__Information provided__:

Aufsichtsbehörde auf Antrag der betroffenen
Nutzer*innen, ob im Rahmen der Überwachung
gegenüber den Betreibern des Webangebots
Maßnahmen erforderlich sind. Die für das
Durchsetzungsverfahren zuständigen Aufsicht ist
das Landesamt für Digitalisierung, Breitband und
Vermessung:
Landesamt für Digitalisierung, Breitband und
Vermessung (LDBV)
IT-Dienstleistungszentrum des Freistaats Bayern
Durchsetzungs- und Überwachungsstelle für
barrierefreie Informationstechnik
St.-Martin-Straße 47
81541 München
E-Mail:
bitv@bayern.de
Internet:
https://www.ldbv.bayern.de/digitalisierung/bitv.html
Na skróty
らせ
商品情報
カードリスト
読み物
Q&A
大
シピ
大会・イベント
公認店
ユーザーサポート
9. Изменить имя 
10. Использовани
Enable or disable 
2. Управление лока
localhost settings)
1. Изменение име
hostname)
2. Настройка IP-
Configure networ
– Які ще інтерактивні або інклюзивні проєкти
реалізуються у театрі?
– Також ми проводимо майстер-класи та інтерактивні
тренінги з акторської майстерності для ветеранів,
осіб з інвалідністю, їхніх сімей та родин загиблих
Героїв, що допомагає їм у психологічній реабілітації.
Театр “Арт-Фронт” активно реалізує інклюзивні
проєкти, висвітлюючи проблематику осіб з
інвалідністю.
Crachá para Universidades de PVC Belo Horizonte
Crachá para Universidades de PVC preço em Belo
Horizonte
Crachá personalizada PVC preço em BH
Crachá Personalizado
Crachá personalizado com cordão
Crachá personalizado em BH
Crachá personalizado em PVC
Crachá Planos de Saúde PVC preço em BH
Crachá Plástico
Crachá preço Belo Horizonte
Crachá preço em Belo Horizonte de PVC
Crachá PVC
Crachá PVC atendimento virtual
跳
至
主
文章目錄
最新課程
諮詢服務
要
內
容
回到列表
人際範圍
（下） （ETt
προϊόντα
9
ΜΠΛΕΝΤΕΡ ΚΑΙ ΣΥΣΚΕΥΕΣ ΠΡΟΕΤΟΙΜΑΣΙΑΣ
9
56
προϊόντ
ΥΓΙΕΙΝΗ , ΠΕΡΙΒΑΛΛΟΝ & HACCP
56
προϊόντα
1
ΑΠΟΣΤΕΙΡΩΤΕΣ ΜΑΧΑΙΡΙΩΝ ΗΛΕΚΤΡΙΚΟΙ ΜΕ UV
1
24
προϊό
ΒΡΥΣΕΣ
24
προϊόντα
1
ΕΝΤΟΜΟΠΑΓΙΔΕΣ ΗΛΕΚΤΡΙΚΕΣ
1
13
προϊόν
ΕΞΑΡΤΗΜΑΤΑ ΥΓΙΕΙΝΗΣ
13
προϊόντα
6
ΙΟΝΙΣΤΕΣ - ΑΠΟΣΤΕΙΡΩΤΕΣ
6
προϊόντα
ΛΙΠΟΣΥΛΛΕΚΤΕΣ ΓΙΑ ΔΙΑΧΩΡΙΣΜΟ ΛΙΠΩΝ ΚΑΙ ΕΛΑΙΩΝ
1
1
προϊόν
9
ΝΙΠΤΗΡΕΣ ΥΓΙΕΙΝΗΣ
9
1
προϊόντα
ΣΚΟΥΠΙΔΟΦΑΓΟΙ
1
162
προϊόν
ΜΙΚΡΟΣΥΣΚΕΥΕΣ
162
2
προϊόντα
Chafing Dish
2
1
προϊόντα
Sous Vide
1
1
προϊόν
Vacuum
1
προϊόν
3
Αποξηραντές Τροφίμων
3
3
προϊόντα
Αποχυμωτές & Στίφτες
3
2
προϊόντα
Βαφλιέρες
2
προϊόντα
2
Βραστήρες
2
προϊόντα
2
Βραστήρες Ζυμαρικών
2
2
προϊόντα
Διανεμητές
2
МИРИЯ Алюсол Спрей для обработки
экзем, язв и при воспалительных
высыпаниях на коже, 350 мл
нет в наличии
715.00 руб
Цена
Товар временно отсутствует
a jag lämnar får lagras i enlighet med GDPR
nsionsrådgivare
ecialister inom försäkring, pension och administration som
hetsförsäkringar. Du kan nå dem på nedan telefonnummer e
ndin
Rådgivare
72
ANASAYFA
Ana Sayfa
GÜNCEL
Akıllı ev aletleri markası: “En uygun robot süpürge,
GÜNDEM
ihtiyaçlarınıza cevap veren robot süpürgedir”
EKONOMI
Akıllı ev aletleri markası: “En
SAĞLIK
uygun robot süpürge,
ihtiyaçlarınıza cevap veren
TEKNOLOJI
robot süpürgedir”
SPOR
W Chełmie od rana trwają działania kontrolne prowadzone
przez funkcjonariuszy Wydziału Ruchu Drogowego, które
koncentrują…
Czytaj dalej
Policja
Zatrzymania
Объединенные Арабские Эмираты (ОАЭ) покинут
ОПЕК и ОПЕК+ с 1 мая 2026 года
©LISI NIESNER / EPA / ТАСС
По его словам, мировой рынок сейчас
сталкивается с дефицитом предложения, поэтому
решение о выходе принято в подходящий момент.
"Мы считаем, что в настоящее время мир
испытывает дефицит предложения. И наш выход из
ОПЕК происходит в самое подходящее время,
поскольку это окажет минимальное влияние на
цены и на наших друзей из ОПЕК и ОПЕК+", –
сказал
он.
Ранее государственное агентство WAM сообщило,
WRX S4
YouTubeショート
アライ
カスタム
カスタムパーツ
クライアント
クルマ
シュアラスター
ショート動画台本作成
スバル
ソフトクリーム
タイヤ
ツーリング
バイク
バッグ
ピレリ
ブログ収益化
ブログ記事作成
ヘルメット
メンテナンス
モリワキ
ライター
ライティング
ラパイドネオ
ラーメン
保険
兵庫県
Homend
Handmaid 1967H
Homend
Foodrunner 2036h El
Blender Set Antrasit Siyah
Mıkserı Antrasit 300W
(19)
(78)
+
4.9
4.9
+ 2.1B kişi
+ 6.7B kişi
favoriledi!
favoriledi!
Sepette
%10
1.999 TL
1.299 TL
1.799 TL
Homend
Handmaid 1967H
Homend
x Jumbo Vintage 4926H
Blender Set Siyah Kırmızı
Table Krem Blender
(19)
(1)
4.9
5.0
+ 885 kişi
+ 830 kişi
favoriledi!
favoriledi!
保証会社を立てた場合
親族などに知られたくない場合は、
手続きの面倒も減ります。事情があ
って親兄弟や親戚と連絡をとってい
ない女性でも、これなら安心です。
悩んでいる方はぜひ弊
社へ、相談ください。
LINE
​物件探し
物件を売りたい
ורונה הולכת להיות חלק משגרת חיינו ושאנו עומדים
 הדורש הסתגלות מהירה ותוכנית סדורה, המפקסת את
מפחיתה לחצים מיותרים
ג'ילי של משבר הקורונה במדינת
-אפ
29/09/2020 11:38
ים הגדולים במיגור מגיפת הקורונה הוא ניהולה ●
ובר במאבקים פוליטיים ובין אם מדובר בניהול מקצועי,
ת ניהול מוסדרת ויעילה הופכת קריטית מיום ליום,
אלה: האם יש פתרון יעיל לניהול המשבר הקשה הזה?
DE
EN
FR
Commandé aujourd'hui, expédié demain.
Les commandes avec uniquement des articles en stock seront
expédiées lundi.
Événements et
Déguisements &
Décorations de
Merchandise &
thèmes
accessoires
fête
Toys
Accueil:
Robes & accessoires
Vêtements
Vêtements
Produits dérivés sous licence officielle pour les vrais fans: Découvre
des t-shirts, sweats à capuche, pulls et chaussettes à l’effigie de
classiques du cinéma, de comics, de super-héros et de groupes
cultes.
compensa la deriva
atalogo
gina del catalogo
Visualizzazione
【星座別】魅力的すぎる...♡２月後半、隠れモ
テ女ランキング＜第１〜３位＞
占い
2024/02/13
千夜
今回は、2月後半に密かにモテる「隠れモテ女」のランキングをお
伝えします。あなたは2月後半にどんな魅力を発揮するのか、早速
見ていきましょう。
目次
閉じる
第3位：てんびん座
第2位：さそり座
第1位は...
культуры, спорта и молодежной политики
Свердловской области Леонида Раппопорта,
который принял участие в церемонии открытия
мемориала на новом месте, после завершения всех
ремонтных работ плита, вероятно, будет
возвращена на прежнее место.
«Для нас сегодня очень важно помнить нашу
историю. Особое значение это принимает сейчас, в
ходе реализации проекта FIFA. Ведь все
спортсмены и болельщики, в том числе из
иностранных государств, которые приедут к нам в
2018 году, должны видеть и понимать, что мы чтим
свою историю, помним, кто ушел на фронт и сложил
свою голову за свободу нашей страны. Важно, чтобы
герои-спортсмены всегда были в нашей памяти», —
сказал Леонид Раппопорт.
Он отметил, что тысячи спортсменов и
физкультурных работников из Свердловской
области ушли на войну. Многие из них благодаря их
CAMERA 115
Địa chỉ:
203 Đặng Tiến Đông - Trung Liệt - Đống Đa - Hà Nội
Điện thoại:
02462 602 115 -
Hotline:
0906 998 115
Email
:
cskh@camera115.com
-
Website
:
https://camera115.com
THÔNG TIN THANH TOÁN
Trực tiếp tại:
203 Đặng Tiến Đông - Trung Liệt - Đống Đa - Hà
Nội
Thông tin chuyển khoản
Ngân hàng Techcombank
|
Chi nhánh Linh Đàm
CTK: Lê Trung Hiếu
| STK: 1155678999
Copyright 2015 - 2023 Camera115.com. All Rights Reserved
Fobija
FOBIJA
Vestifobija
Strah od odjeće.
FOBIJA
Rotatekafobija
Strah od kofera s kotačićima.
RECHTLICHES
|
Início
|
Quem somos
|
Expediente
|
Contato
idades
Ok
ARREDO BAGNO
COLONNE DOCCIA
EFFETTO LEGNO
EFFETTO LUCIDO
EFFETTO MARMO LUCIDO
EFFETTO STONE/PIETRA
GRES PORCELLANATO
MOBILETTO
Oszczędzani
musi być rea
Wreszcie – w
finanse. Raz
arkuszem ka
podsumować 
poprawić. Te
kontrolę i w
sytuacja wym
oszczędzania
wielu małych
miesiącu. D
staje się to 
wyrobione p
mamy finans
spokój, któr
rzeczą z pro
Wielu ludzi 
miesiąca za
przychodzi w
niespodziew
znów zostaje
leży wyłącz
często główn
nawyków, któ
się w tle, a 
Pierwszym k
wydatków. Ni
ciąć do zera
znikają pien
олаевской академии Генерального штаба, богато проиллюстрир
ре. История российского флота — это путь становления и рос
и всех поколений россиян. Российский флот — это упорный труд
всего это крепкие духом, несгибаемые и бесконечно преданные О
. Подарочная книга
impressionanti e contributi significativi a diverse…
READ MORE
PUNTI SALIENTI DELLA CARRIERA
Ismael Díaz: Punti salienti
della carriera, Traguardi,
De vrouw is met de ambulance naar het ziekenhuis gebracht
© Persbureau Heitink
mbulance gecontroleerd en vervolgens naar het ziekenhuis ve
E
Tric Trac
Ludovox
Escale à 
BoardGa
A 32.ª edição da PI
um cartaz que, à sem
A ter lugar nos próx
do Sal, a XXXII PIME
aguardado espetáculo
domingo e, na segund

__Activity__: Locate each line in the data above that contains the string "Trung", and copy every such line in full.

__Output for this task__:
203 Đặng Tiến Đông - Trung Liệt - Đống Đa - Hà Nội
203 Đặng Tiến Đông - Trung Liệt - Đống Đa - Hà
CTK: Lê Trung Hiếu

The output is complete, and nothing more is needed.